How to publish Open Data from MELODIES

jonblower commented 9 years ago

This is to start a discussion on how we should publish data from the MELODIES project as Open Data. The ideal situation is to publish five-star linked open data where everything is described as RDF, with links to other datasets and vocabularies.

The current list of open data planned from the MELODIES project is on the [EMDESK Wiki]() (perhaps we should move it to GitHub? -> see #5), although we should consider other datasets too in an attempt to identify generically-useful methods.

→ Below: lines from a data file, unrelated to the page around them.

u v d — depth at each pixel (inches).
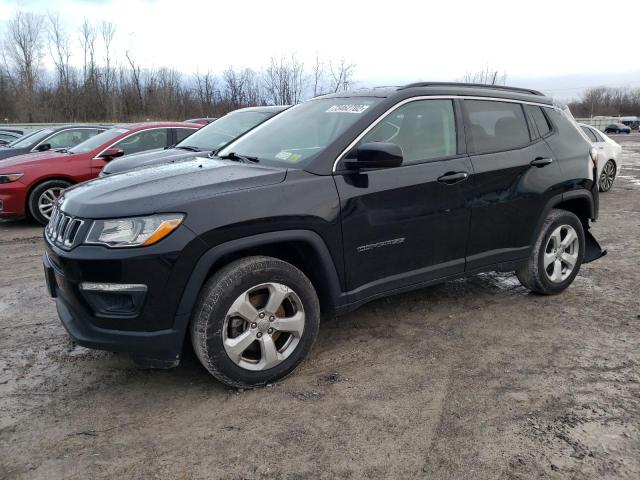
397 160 131.1
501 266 171.0
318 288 138.9
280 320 128.9
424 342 154.3
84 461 103.3
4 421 116.3
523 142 173.9
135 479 98.3
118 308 116.0
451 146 157.2
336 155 136.9
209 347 120.0
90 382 133.1
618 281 207.9
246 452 105.6
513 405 120.9
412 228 146.6
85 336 118.3
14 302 190.7
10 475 99.3
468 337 157.4
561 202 183.3
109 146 339.6
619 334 158.6
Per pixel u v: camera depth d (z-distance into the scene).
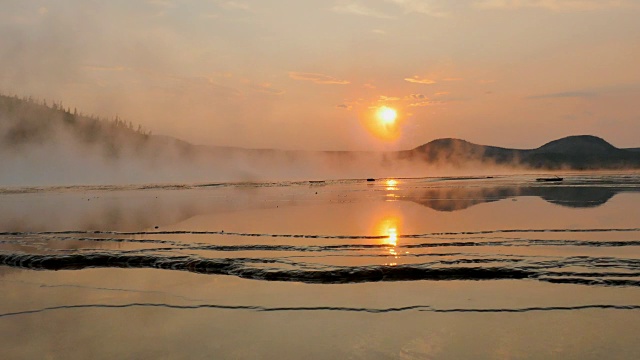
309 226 19.14
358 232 17.41
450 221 19.91
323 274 11.63
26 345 7.90
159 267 13.12
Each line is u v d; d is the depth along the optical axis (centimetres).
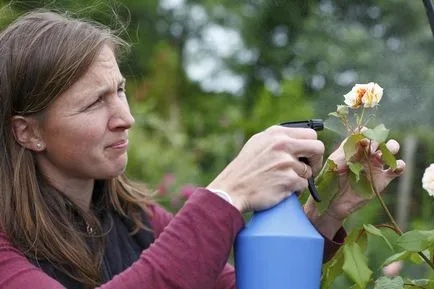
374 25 545
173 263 179
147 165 657
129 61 310
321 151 186
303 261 179
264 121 648
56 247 205
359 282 185
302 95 626
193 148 761
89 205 222
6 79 207
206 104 1048
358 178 188
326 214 205
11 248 202
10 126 209
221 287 231
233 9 1133
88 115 202
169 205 538
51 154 207
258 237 179
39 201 208
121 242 226
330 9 604
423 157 388
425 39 468
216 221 180
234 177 185
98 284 209
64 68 199
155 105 988
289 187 184
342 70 539
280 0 766
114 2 262
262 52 940
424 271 346
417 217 458
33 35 205
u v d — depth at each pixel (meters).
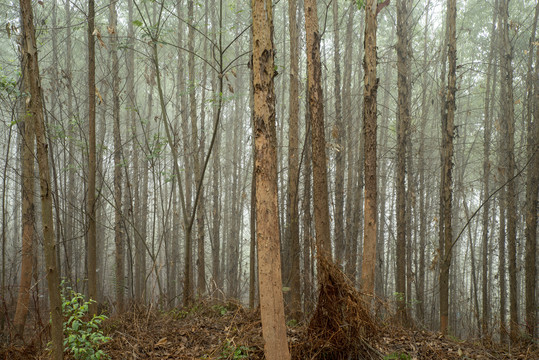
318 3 16.44
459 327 15.62
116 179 11.56
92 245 6.41
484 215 12.75
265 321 3.98
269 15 4.18
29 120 7.82
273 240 3.99
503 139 13.86
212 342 5.62
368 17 7.23
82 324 4.64
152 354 5.21
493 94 14.45
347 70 14.30
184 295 8.17
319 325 4.80
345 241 13.18
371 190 6.97
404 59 10.39
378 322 5.53
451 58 9.21
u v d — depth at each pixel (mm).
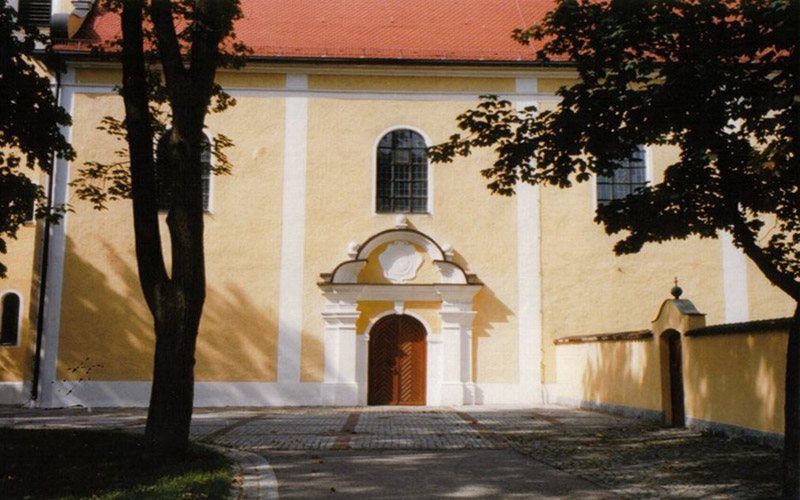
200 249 8977
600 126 8805
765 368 10406
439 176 19500
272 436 12031
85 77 19406
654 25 8180
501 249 19266
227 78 19562
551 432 12453
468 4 22438
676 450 10203
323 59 19469
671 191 8984
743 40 7934
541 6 22375
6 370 20375
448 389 18453
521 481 8062
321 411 16906
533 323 19031
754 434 10656
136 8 9172
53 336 18375
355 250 18859
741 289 19234
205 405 18297
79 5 20297
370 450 10477
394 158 19625
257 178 19281
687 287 19203
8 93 11070
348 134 19578
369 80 19750
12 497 7020
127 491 7145
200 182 9070
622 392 15328
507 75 19828
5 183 11953
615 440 11359
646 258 19312
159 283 8844
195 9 9055
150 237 8945
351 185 19375
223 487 7410
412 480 8125
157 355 8758
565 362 18453
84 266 18688
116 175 12094
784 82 8078
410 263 19000
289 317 18766
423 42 20516
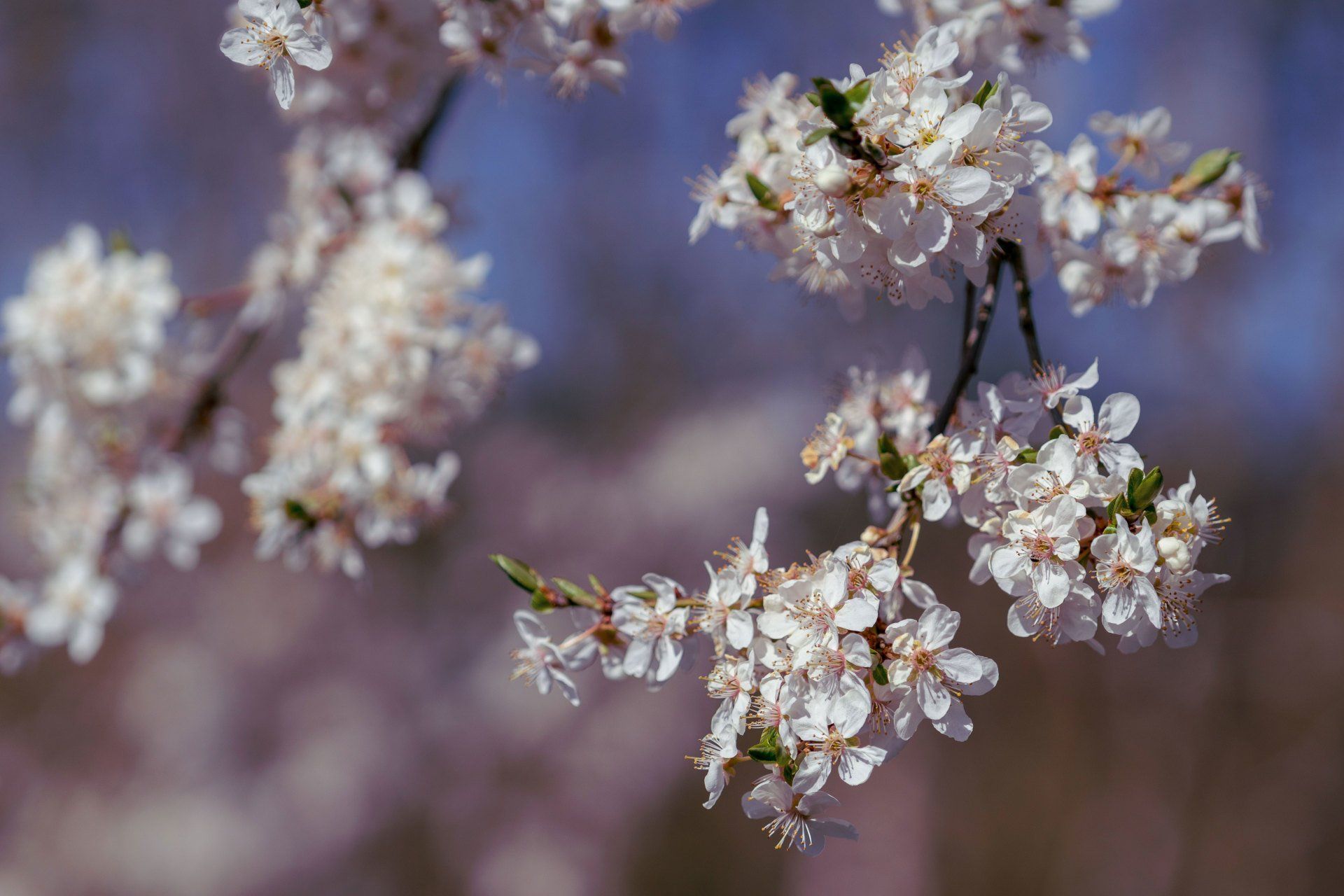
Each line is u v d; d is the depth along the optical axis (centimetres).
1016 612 165
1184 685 807
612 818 839
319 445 312
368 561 905
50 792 797
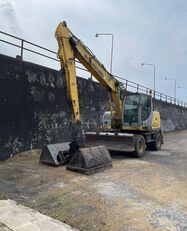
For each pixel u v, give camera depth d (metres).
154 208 6.28
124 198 6.87
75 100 10.19
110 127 14.58
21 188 7.41
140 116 14.09
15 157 11.61
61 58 10.30
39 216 5.50
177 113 44.50
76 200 6.61
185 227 5.33
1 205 6.02
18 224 5.08
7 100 11.41
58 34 10.31
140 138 13.20
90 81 18.89
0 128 11.05
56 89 14.49
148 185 8.12
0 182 7.92
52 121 14.13
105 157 10.21
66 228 5.05
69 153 10.21
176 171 10.33
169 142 22.17
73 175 8.87
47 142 13.67
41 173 9.01
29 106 12.62
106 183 8.13
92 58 11.93
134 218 5.67
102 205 6.33
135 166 10.91
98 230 5.09
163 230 5.17
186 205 6.56
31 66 12.90
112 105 14.42
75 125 10.04
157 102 33.78
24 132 12.28
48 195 6.90
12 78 11.72
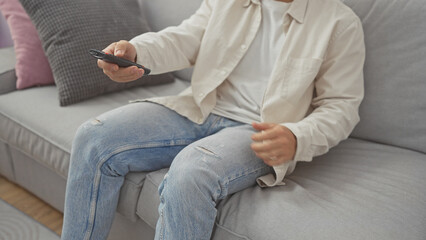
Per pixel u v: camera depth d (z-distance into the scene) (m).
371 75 1.19
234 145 0.96
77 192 1.01
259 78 1.10
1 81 1.53
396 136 1.17
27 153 1.39
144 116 1.08
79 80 1.41
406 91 1.14
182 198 0.84
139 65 0.98
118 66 0.96
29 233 1.39
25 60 1.53
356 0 1.23
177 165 0.90
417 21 1.13
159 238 0.87
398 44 1.15
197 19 1.22
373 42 1.19
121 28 1.53
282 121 1.04
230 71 1.12
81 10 1.47
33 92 1.51
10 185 1.66
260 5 1.12
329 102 1.05
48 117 1.35
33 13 1.47
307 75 1.02
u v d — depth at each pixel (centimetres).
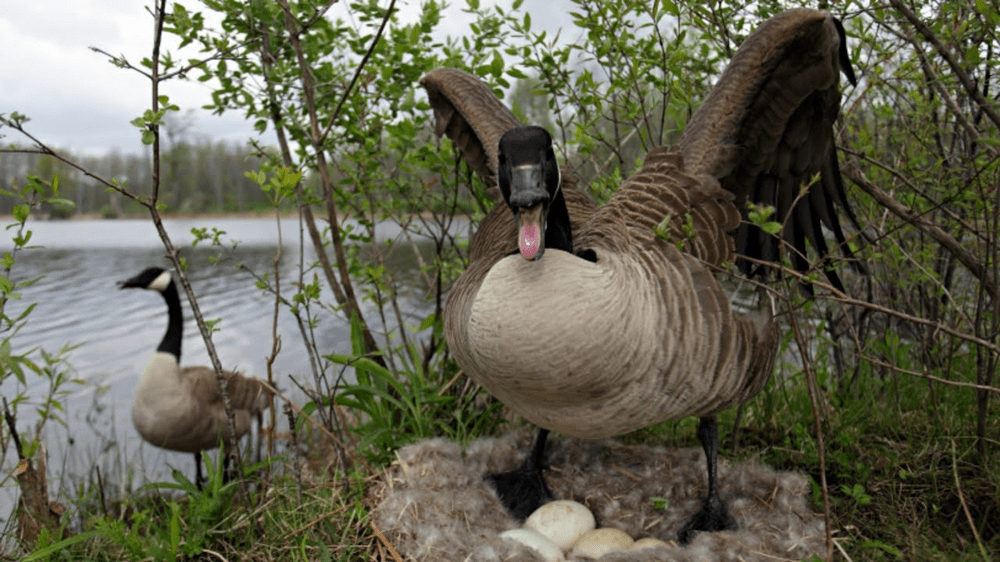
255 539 103
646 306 85
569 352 82
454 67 130
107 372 244
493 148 113
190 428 165
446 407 132
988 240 101
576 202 116
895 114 125
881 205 117
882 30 113
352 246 140
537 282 83
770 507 101
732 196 98
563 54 120
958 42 99
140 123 90
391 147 132
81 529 135
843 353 134
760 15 113
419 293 248
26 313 90
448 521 100
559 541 100
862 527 97
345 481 107
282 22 121
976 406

We consider three levels of information:

Individual observations or measurements.
Collections of observations/measurements, i.e. datasets.
Collections of datasets, i.e. catalogues.

Our goals are:

We are obliged to publish dataset in the GEOSS DataCORE. There are various ways to do this, with instructions here. For example, we can submit metadata documents, or provide an OpenSearch endpoint.
We would like to appear in the Linked Open Data Cloud, which means publishing through the VoID vocabulary.
We would also like to appear in Google searches, which could be achieved by describing data through schema.org, although I'm not sure how this works in practice.
We would like to be able to visualise and interact with data at the level of observations (not just datasets), meaning the data themselves must be available on the web in some useful web-friendly way.

How can we achieve the above? Questions include:

Which vocabularies/ontologies to use?
Where should we host the RDF descriptions of datasets? On our own servers, or can we publish them elsewhere? Don't forget that we want to demonstrate geospatial linked data and not all data-hosting sites are geo-enabled.
How do we publish the data themselves, given that an RDF dump of a large raster dataset is probably not a good idea? And how do we link data files to the metadata descriptions (and vice versa)?
How do we expose data to interactive web portals (which means interacting at the level of observations, not just datasets)?

Discussion is welcome!

letmaik commented 9 years ago

The first three goals are all at dataset level. For that we should at a minimum use the established W3C vocabularies DCAT and VoID for describing datasets (I don't think schema.org will be that useful currently, but I may be wrong). DCAT and VoID have some overlap in general metadata (importing other vocabularies like DC and FOAF). The difference between them is that DCAT is for arbitrary datasets (actual dataset can be random files), while VoID is specifically meant for LOD datasets where the whole dataset consists of RDF triples. This is made obvious by the fact that you should provide a SPARQL endpoint within VoID for the dataset, and may provide statistics of triples (counts, basically dataset size). With VoID an OpenSearch.xml description can also be linked to, but this is only for searching within the dataset with free text search.

Some facts:

DCAT allows to refer directly to dataset files with given mime-types (called "download URL"), which means that there is no layer for describing available observations within DCAT (if we use this separation)
DCAT also allows to point to an "access URL", which is "A landing page, feed, SPARQL endpoint or other type of resource that gives access to the distribution of the dataset"
VoID only has a Dataset level, DCAT has Catalog and Dataset ~~(we probably can ignore Catalog)~~
DCAT allows to describe temporal and spatial extent of a dataset, which will be useful for geo search engines (and for providing an OpenSearch Geo/Time service)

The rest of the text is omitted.